Limiting Your Risk Investing In Real Estate
The following article was submitted to us for publication. While this is not a strategy that I recommend for limiting your risk, it is worthwhile to consider the underlying message of prudence when investing your money. Before investing in any real estate deal, we strongly recommend doing a thorough, conservative analysis of it.
We all know that every investment deal is a risk. When you buy a property, you may have a very good idea of how to flip it at a great profit. But if you don’t acknowledge that there are risks associated with your great prospective investment deal, you are just pulling the wool over your own eyes.
Many investors put all of their money into a great-looking deal, cross their fingers, work every angle they can, and then hope to walk away with a tidy profit. And many of them do successfully make a profit in this way, at least for the short term. But if you think about it, putting all of your money into each deal that you do is a sure path to ruin. Even if you have a 95% chance to make money, eventually that 5% eventuality will hit you, and then you’re watching all of your dreams go down the drain.
No financial expert in their right mind would tell you to sink all of your savings into a single stock, no matter how much faith you have in the deal. So why do you think you should put all of your investment dollars into a single property? The truth is, many beginning or casual investors feel like they don’t have the money to spread their risk around. But, of course, as my Great Uncle Sylvester used to say, “If you can’t afford to buy six houses, you definitely can’t afford to buy one house.”

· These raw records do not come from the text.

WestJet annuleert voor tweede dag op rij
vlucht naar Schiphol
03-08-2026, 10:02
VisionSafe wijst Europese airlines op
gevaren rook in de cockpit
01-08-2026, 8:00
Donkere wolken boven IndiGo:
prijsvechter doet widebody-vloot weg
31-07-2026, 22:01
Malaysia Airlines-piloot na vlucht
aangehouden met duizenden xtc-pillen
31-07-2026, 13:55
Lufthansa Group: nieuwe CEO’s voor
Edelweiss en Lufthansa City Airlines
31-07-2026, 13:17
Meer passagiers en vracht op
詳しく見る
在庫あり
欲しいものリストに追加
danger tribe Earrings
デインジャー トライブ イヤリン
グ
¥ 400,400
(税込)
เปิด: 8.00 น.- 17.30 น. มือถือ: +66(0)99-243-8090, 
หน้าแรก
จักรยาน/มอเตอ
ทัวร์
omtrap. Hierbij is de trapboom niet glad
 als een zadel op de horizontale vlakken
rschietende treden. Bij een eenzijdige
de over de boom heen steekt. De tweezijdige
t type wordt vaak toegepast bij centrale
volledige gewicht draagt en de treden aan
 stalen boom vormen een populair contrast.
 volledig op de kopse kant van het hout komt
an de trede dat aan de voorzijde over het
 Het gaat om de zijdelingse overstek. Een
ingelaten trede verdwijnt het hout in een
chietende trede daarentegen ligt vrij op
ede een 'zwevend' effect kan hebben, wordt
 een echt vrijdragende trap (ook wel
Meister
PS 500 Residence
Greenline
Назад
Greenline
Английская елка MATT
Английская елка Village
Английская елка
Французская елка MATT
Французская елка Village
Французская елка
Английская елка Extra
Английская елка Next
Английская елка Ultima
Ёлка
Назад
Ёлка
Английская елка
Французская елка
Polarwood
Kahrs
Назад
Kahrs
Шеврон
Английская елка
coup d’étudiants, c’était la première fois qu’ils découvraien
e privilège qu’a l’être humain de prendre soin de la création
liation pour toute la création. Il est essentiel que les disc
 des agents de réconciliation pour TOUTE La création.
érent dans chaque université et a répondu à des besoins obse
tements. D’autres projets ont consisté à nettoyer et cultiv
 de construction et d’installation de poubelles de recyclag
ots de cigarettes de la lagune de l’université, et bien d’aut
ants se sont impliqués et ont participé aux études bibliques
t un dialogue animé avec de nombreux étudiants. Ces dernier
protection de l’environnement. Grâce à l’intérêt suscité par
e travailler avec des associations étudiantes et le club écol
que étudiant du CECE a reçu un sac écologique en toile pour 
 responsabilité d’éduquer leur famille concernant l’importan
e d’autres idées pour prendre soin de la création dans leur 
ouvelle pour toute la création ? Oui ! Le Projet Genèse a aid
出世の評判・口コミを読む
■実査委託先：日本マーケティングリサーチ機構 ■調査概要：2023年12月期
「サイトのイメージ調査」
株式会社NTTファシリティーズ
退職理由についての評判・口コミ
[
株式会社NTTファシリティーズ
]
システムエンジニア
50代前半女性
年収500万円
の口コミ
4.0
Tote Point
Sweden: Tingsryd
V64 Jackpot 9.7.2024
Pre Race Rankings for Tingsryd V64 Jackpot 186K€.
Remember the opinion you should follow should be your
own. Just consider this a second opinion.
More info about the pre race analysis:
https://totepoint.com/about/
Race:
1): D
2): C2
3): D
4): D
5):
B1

The truth is, you can manage that risk by diversifying, even if you don’t have a lot of capital to work with. The first option is to lower your sights on the type of home you’re looking for. Instead of trying to make $42,000 on a single flip, try to get six barrel-bottom properties that you can flip for a small, $7K profit. They may not all work out, but then again, they just may work out fine.
The other option is to hook up with other investors who are in your league. If you have the money for one property, and you can find five like-minded individuals, you can each own a piece of six different properties. Of course, both of these options involve more headaches and paperwork, but isn’t that better than finding out that your sure-fire deal has just been reduced to rubble? Of course it is.